**The task:** When a line of the entries contains the word "Diffuse", report that line.
--------------------
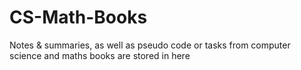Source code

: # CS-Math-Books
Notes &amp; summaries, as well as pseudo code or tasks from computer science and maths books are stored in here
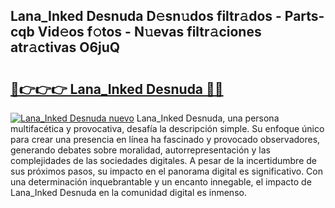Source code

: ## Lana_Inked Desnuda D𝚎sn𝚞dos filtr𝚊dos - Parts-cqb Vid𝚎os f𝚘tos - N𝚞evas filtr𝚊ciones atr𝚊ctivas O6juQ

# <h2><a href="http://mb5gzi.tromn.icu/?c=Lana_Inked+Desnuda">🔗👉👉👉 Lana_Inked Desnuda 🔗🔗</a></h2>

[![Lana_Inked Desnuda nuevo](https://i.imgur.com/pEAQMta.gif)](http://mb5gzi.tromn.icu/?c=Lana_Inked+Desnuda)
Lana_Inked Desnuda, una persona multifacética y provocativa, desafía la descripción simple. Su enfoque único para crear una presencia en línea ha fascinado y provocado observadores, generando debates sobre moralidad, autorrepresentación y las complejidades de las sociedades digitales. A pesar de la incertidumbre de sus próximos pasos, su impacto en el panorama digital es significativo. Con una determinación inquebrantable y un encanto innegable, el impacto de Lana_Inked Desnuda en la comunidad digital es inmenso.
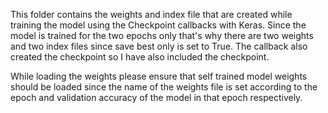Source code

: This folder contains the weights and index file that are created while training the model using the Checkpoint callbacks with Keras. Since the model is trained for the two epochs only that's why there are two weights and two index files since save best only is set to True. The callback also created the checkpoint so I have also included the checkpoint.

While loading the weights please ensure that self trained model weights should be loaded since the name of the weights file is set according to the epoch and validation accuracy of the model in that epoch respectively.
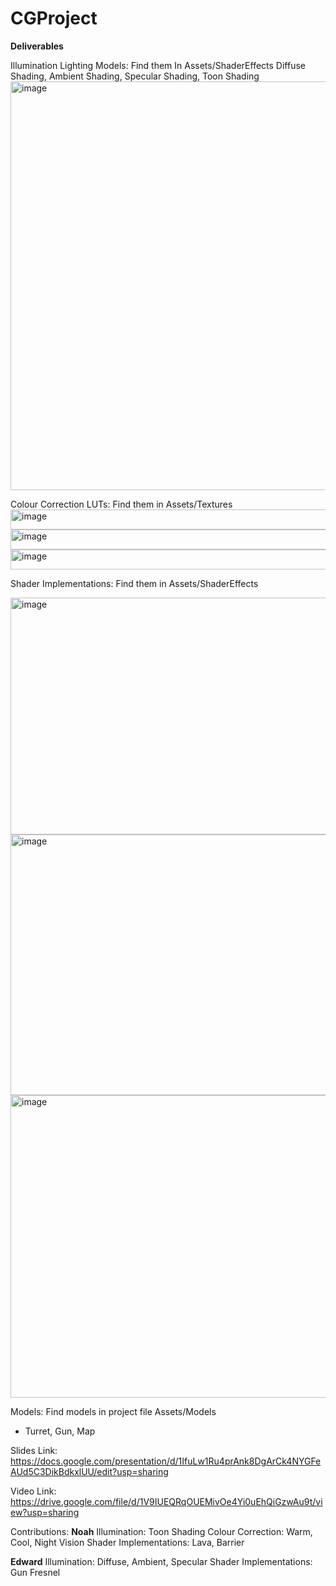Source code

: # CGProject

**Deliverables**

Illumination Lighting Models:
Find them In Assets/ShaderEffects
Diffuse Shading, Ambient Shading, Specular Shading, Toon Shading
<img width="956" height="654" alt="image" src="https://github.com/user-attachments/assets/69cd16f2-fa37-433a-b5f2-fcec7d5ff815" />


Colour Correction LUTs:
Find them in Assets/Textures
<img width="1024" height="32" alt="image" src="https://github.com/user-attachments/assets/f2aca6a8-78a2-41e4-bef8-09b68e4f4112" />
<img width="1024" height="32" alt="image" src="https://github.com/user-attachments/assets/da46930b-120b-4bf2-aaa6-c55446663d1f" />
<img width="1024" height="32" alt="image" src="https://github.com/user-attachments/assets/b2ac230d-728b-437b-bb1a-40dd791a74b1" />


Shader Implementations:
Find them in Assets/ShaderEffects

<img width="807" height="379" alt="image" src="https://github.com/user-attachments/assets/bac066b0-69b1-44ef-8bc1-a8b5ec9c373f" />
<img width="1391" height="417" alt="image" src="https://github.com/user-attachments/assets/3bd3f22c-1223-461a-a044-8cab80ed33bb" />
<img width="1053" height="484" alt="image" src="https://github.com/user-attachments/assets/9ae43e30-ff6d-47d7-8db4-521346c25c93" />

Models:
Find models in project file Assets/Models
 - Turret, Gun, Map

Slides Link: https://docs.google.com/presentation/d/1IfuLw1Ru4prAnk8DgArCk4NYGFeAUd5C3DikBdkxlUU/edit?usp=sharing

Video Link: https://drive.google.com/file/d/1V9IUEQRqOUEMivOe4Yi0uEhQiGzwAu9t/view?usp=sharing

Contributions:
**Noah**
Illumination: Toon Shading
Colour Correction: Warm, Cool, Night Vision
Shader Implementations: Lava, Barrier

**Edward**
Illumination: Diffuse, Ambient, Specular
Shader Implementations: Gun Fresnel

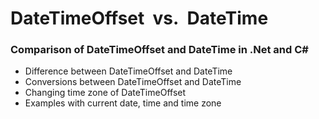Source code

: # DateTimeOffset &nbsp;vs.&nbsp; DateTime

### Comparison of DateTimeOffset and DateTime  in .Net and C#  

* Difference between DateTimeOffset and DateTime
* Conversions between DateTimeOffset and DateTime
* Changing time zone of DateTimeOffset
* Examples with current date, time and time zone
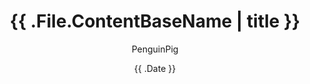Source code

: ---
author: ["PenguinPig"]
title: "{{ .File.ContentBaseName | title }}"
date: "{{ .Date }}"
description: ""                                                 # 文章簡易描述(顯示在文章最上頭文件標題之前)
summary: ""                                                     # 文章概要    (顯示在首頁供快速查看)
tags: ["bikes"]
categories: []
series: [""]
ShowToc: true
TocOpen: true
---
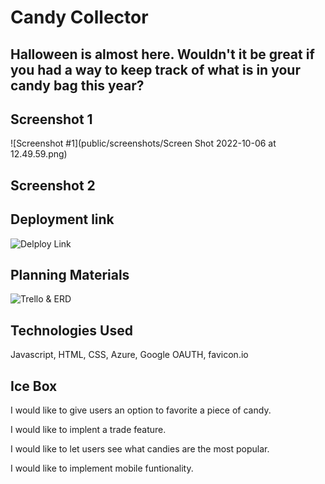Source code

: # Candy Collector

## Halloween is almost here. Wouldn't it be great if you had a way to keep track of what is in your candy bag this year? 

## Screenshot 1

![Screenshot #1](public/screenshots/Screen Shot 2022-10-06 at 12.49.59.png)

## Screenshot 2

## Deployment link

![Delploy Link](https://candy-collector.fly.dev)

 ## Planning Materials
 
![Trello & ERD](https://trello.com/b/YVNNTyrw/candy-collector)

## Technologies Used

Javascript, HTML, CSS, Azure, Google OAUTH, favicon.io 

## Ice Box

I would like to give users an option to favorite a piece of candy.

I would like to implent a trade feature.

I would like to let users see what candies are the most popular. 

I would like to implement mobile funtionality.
--------------------
**Answer to the exercise:**
Diffuse Shading, Ambient Shading, Specular Shading, Toon Shading
Illumination: Diffuse, Ambient, Specular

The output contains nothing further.